(Record excerpts)
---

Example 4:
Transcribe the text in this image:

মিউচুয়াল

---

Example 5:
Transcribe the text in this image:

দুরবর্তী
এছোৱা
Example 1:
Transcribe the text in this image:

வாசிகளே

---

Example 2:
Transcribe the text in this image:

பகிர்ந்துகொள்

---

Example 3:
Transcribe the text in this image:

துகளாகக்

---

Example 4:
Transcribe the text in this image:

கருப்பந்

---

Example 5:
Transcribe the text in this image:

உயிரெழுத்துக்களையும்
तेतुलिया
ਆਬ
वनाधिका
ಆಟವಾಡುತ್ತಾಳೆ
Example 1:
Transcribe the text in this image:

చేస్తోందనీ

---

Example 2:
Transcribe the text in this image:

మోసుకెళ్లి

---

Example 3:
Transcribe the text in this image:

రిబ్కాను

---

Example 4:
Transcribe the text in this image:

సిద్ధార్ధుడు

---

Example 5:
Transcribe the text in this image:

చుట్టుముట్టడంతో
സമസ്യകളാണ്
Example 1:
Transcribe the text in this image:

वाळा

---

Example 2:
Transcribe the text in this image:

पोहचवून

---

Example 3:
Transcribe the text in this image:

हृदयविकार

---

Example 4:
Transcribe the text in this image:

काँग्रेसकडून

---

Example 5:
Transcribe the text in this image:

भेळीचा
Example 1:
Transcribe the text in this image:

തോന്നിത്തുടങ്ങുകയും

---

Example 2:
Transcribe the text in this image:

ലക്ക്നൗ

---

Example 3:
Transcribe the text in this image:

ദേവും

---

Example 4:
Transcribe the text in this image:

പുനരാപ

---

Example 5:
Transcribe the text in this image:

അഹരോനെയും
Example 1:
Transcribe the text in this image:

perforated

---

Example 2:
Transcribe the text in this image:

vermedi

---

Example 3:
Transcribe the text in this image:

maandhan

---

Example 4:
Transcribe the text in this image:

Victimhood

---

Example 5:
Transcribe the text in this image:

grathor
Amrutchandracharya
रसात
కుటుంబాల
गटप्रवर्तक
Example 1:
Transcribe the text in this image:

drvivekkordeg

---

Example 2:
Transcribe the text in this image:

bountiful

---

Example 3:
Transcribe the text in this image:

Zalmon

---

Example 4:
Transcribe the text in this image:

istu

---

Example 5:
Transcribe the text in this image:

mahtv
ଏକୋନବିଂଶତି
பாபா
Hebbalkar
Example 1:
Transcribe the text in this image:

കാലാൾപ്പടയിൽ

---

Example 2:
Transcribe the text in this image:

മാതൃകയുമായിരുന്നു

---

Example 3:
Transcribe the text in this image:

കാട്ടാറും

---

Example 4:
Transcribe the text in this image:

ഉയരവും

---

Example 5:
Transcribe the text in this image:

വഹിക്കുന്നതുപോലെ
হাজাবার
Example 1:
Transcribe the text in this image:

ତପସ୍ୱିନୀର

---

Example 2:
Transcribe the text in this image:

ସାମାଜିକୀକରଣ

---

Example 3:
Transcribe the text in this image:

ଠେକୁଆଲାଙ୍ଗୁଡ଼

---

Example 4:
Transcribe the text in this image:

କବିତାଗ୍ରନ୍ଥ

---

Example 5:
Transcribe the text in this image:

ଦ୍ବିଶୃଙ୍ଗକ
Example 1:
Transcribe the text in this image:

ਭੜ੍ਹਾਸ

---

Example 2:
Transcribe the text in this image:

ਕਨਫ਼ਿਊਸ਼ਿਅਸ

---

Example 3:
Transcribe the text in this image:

(Instructions for the task) Can you reproduce every line of the listing above, word for word and in the same order?

(Final result)
---

Example 4:
Transcribe the text in this image:

মিউচুয়াল

---

Example 5:
Transcribe the text in this image:

দুরবর্তী
এছোৱা
Example 1:
Transcribe the text in this image:

வாசிகளே

---

Example 2:
Transcribe the text in this image:

பகிர்ந்துகொள்

---

Example 3:
Transcribe the text in this image:

துகளாகக்

---

Example 4:
Transcribe the text in this image:

கருப்பந்

---

Example 5:
Transcribe the text in this image:

உயிரெழுத்துக்களையும்
तेतुलिया
ਆਬ
वनाधिका
ಆಟವಾಡುತ್ತಾಳೆ
Example 1:
Transcribe the text in this image:

చేస్తోందనీ

---

Example 2:
Transcribe the text in this image:

మోసుకెళ్లి

---

Example 3:
Transcribe the text in this image:

రిబ్కాను

---

Example 4:
Transcribe the text in this image:

సిద్ధార్ధుడు

---

Example 5:
Transcribe the text in this image:

చుట్టుముట్టడంతో
സമസ്യകളാണ്
Example 1:
Transcribe the text in this image:

वाळा

---

Example 2:
Transcribe the text in this image:

पोहचवून

---

Example 3:
Transcribe the text in this image:

हृदयविकार

---

Example 4:
Transcribe the text in this image:

काँग्रेसकडून

---

Example 5:
Transcribe the text in this image:

भेळीचा
Example 1:
Transcribe the text in this image:

തോന്നിത്തുടങ്ങുകയും

---

Example 2:
Transcribe the text in this image:

ലക്ക്നൗ

---

Example 3:
Transcribe the text in this image:

ദേവും

---

Example 4:
Transcribe the text in this image:

പുനരാപ

---

Example 5:
Transcribe the text in this image:

അഹരോനെയും
Example 1:
Transcribe the text in this image:

perforated

---

Example 2:
Transcribe the text in this image:

vermedi

---

Example 3:
Transcribe the text in this image:

maandhan

---

Example 4:
Transcribe the text in this image:

Victimhood

---

Example 5:
Transcribe the text in this image:

grathor
Amrutchandracharya
रसात
కుటుంబాల
गटप्रवर्तक
Example 1:
Transcribe the text in this image:

drvivekkordeg

---

Example 2:
Transcribe the text in this image:

bountiful

---

Example 3:
Transcribe the text in this image:

Zalmon

---

Example 4:
Transcribe the text in this image:

istu

---

Example 5:
Transcribe the text in this image:

mahtv
ଏକୋନବିଂଶତି
பாபா
Hebbalkar
Example 1:
Transcribe the text in this image:

കാലാൾപ്പടയിൽ

---

Example 2:
Transcribe the text in this image:

മാതൃകയുമായിരുന്നു

---

Example 3:
Transcribe the text in this image:

കാട്ടാറും

---

Example 4:
Transcribe the text in this image:

ഉയരവും

---

Example 5:
Transcribe the text in this image:

വഹിക്കുന്നതുപോലെ
হাজাবার
Example 1:
Transcribe the text in this image:

ତପସ୍ୱିନୀର

---

Example 2:
Transcribe the text in this image:

ସାମାଜିକୀକରଣ

---

Example 3:
Transcribe the text in this image:

ଠେକୁଆଲାଙ୍ଗୁଡ଼

---

Example 4:
Transcribe the text in this image:

କବିତାଗ୍ରନ୍ଥ

---

Example 5:
Transcribe the text in this image:

ଦ୍ବିଶୃଙ୍ଗକ
Example 1:
Transcribe the text in this image:

ਭੜ੍ਹਾਸ

---

Example 2:
Transcribe the text in this image:

ਕਨਫ਼ਿਊਸ਼ਿਅਸ

---

Example 3:
Transcribe the text in this image:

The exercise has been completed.